- What you should do:
The answer should match the entries that follow exactly, except that no image appears in it.

- Supplied material:
────────────────────

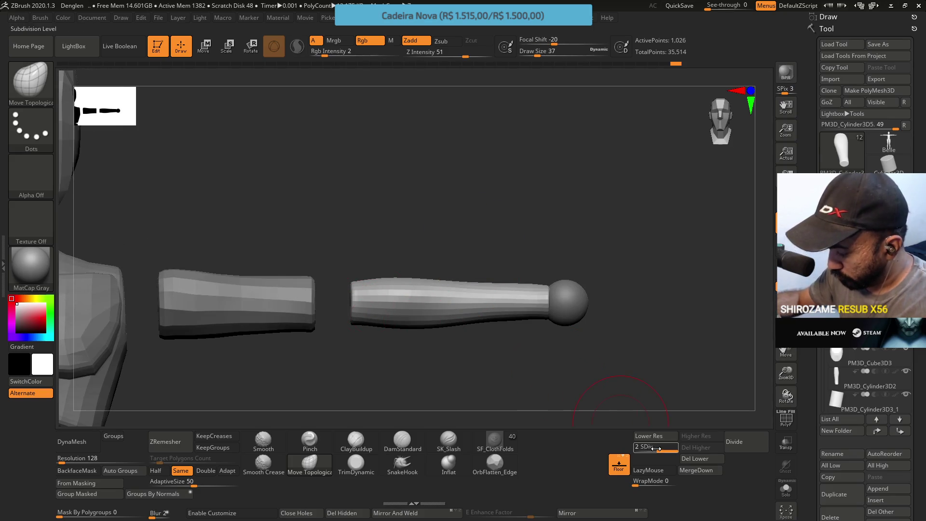
Step: Orbit around the torso and tapered arm to check the arm from several angles
{"action": "left_click_drag", "start_coordinate": [434, 333], "coordinate": [357, 322]}
{"action": "key", "text": "s"}
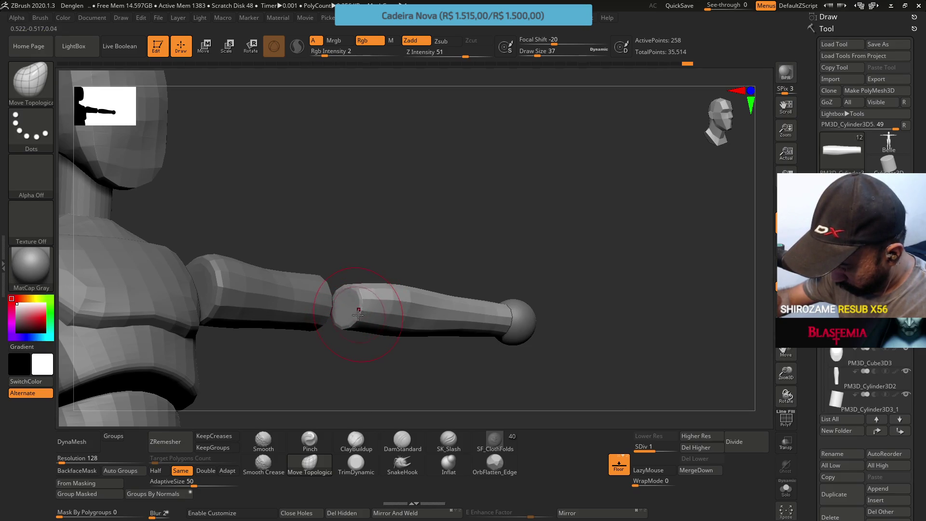
{"action": "mouse_move", "coordinate": [348, 277]}
{"action": "left_mouse_down"}
{"action": "mouse_move", "coordinate": [367, 299]}
{"action": "mouse_move", "coordinate": [345, 361]}
{"action": "mouse_move", "coordinate": [331, 269]}
{"action": "mouse_move", "coordinate": [331, 294]}
{"action": "left_mouse_up"}
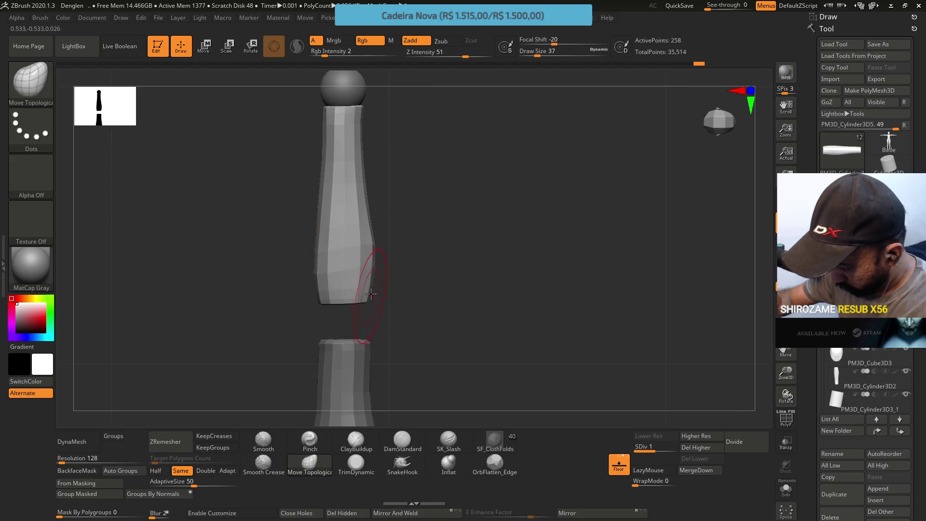
{"action": "left_click_drag", "start_coordinate": [404, 201], "coordinate": [406, 234]}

────────────────────

- Result:
Step: Orbit around the torso and tapered arm to check the arm from several angles
{"action": "left_click_drag", "start_coordinate": [434, 333], "coordinate": [357, 322]}
{"action": "key", "text": "s"}
{"action": "mouse_move", "coordinate": [348, 277]}
{"action": "left_mouse_down"}
{"action": "mouse_move", "coordinate": [367, 299]}
{"action": "mouse_move", "coordinate": [345, 361]}
{"action": "mouse_move", "coordinate": [331, 269]}
{"action": "mouse_move", "coordinate": [331, 294]}
{"action": "left_mouse_up"}
{"action": "left_click_drag", "start_coordinate": [404, 201], "coordinate": [406, 234]}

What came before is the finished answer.